Este es aún hoy -y mientras siga viva- mi ejercicio cotidiano, que por momentos me lleva por caminos conocidos y  otras veces, por senderos nunca antes transitados. Se que no se trata de una construcción unilateral, sino más bien colectiva, en la cual yo puedo crear universos y ellos, a su  vez, terminan por definirme. No siempre es claro, me confundo y me sorprendo con frecuencia atrapada en dilemas como estos:

¿Soy lo que hago? Muchas veces al contar quién soy, automáticamente tiendo a enumerar una larga lista de roles que tienen que ver con lo que hago o produzco: soy la ejecutiva de una determina empresa, escritora, hija, madre, amiga, novia, lectora, practicante de tal deporte o disciplina etc. Reconozco que hay roles más preponderantes o permanentes que otros en mi proceso de identificación con mi Ser. Ahora, qué ocurre cuando esos roles desaparecen. ¿Si dejo de producir o hacer, dejo de ser yo?


¿Soy lo que tengo? También paso por momentos de identificación de mí ser con el tener y en tal caso soy en función de esas posesiones. Y de nuevo me pregunto, qué ocurre si pierdo ese trabajo, esa casa, auto o mi maleta. ¿Hasta dónde mi identidad se ve afectada?


En estos días volví a cruzarme con la Ley del Dharma. No es casualidad, no creo en ella. Sentí que allí estaba en parte, mi respuesta a este dilema.

Esta ley sostiene que "cada uno de nosotros tiene un talento único y una manera única de expresarlo. Hay una cosa que cada individuo puede hacer mejor que cualquier otro en todo el mundo y por cada talento único y por cada expresión única de dicho talento, también existen unas necesidades únicas. Cuando estas necesidades se unen con la expresión creativa de nuestro talento, se produce la chispa que crea la abundancia. El expresar nuestros talentos para satisfacer necesidades, crea riqueza y abundancia sin límites".

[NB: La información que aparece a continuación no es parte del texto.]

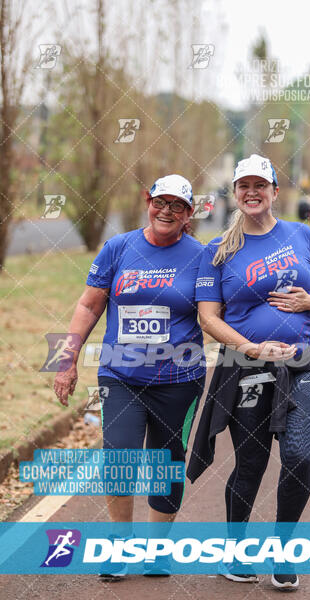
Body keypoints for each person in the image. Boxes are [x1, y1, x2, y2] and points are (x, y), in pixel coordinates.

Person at [187, 154, 310, 590]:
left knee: (299, 456)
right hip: (245, 366)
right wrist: (250, 347)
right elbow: (208, 318)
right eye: (243, 186)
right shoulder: (218, 251)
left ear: (273, 190)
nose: (252, 192)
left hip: (303, 362)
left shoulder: (301, 235)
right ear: (235, 193)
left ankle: (284, 554)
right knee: (250, 463)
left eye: (260, 185)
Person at [53, 174, 206, 579]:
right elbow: (88, 305)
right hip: (121, 376)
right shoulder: (118, 248)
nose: (166, 211)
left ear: (189, 214)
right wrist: (66, 360)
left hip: (179, 379)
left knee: (167, 463)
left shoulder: (202, 256)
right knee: (119, 459)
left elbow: (214, 313)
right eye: (161, 202)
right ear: (148, 201)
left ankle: (157, 550)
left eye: (177, 206)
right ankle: (120, 548)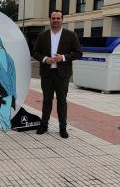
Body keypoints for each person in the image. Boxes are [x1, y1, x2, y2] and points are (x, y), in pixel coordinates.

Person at [32, 10, 82, 138]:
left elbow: (78, 53)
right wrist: (45, 59)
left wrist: (63, 58)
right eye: (53, 18)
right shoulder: (42, 36)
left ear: (62, 19)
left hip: (62, 74)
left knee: (62, 101)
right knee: (47, 100)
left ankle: (63, 128)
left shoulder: (70, 35)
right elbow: (35, 52)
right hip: (47, 73)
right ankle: (44, 125)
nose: (56, 20)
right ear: (50, 19)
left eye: (58, 18)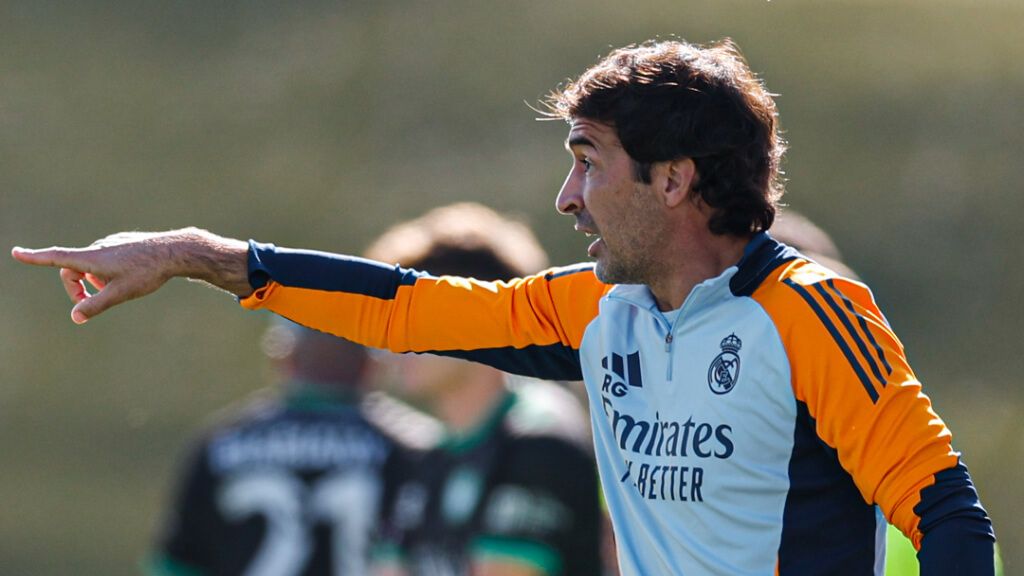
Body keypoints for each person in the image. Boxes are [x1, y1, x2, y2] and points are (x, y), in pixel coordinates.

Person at [12, 39, 996, 575]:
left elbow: (945, 511)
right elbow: (404, 309)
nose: (566, 201)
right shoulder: (591, 313)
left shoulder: (810, 311)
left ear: (672, 180)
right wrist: (197, 255)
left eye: (587, 165)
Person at [363, 203, 602, 576]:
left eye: (417, 315)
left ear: (481, 321)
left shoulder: (541, 441)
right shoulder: (418, 459)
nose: (396, 337)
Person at [147, 320, 402, 576]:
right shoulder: (406, 446)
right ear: (372, 365)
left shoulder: (221, 441)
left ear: (284, 357)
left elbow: (177, 566)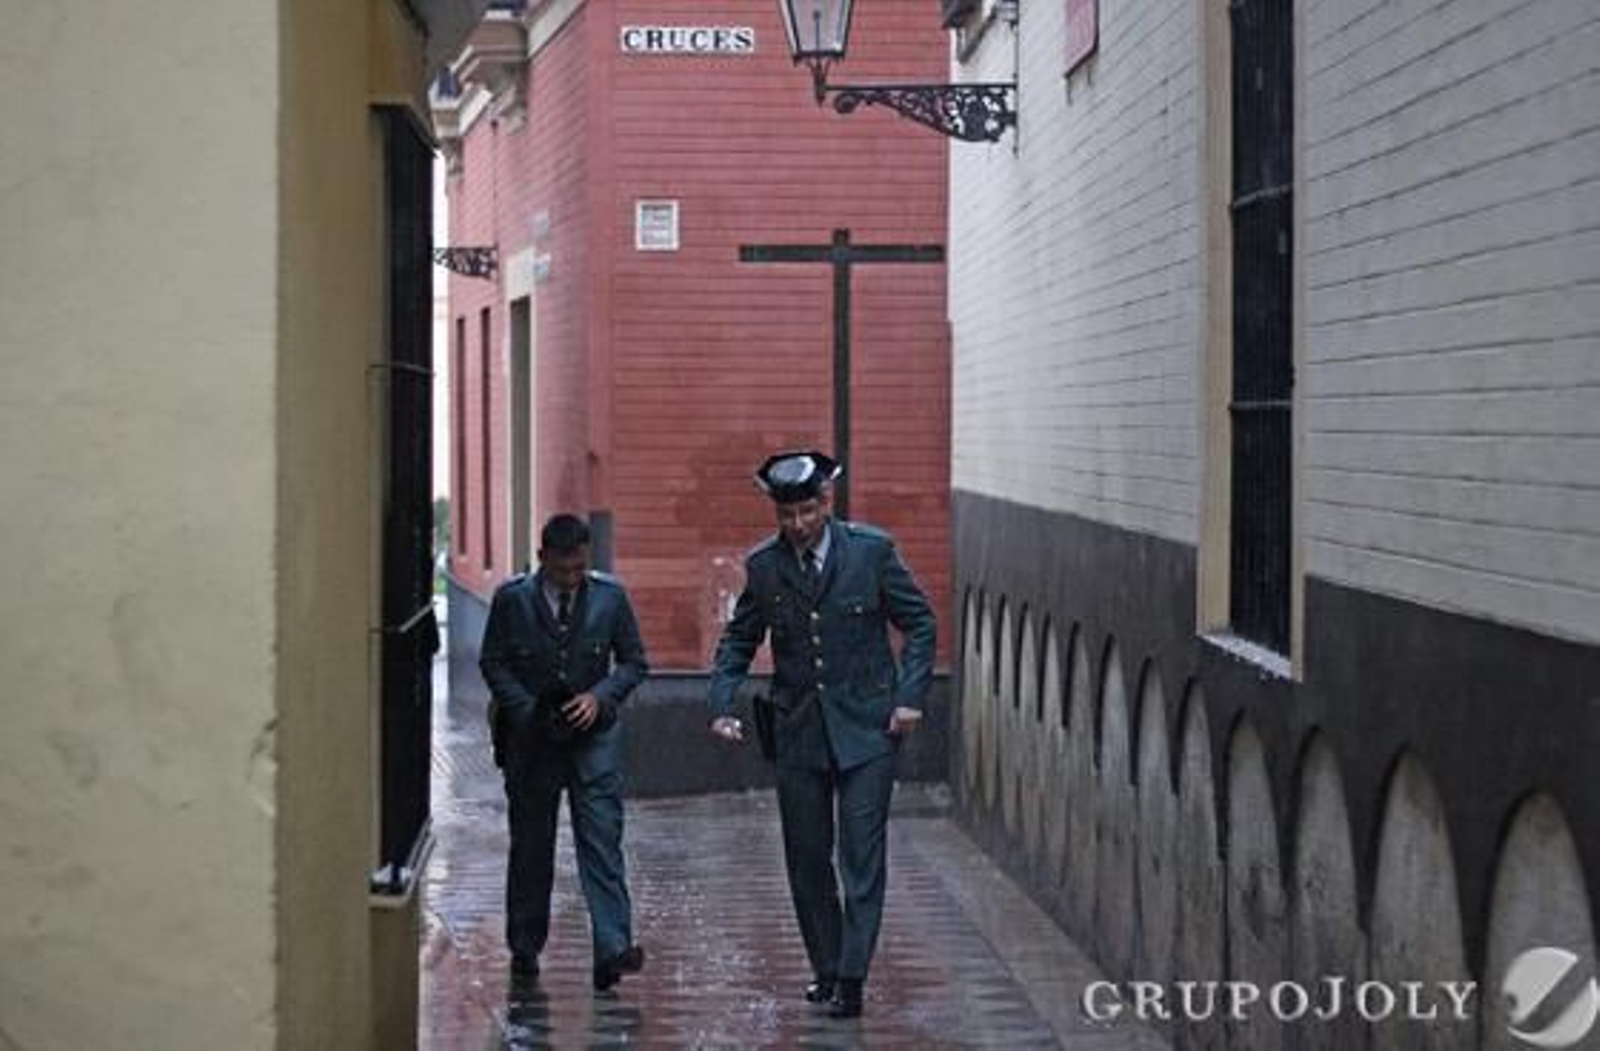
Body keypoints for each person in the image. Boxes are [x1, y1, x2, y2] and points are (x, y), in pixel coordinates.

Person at [706, 450, 936, 1018]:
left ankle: (853, 977)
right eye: (787, 516)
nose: (799, 526)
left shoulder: (872, 552)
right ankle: (827, 968)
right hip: (799, 734)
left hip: (868, 731)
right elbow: (739, 639)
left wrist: (909, 699)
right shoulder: (763, 566)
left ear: (825, 505)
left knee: (861, 856)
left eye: (807, 512)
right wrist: (721, 700)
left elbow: (920, 622)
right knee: (807, 859)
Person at [480, 513, 649, 991]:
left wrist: (600, 697)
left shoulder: (610, 598)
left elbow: (635, 662)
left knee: (602, 842)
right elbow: (493, 661)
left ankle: (613, 949)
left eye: (578, 569)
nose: (571, 579)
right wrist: (526, 709)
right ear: (542, 560)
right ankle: (525, 946)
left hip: (593, 739)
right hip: (532, 742)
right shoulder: (512, 600)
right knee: (532, 848)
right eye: (561, 571)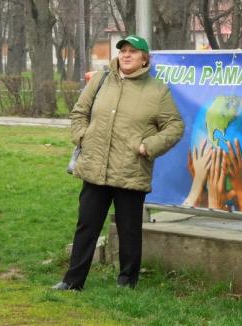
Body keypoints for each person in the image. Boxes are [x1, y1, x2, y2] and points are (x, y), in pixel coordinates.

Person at [52, 35, 184, 290]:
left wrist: (149, 146)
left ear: (144, 58)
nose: (126, 55)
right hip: (95, 168)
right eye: (123, 50)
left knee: (129, 230)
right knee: (86, 227)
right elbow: (80, 112)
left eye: (133, 51)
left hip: (130, 170)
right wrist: (82, 137)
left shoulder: (157, 90)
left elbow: (175, 126)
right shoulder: (101, 80)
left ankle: (127, 282)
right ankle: (72, 281)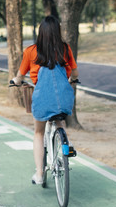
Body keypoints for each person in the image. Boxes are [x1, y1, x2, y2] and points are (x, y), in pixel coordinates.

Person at [11, 16, 79, 185]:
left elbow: (20, 76)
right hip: (64, 98)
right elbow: (75, 74)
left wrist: (16, 81)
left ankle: (40, 174)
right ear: (58, 32)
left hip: (42, 98)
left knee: (38, 133)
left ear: (40, 33)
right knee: (60, 121)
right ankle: (66, 144)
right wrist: (71, 80)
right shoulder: (65, 49)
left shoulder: (31, 51)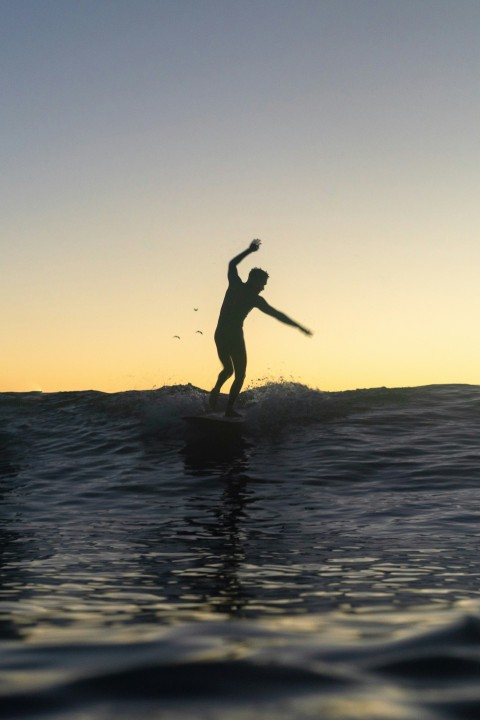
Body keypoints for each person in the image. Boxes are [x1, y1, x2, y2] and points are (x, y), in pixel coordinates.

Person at [209, 239, 312, 417]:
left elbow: (232, 264)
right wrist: (299, 327)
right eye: (263, 284)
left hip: (219, 334)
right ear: (255, 280)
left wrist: (249, 250)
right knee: (239, 375)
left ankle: (216, 391)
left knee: (227, 370)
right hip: (233, 336)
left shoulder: (236, 286)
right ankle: (228, 410)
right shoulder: (250, 295)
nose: (263, 288)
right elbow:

Hoy estoy sin trabajo. Gran parte de mis roles cesaron de existir. Tampoco tengo a mi alcance mis más  familiares y sólidas posesiones materiales. No puedo negar que mi identidad está fragmentada y se siente extraño. Con este escenario despojado de la inercia cotidiana, de roles y títulos, no me quedó otro remedio más que encontrarme cara a cara con mi Yo desnudo. 

No soy lo que tengo, tampoco lo que hago. Lo que tengo y lo que hago, es producto de lo que soy. Hoy, siento la excitación de poder continuar con mi propia creación, contando con la experiencia de todo este camino recorrido. Llegó el momento de provocar una más genuina y profunda sintonía con la persona que soy y con la que puedo llegar a ser. Es como tener una hoja en blanco ante mi, sentir que estoy ante la presencia de la potencialidad pura, el momento propicio para descubrir cuál es ese, mi talento único.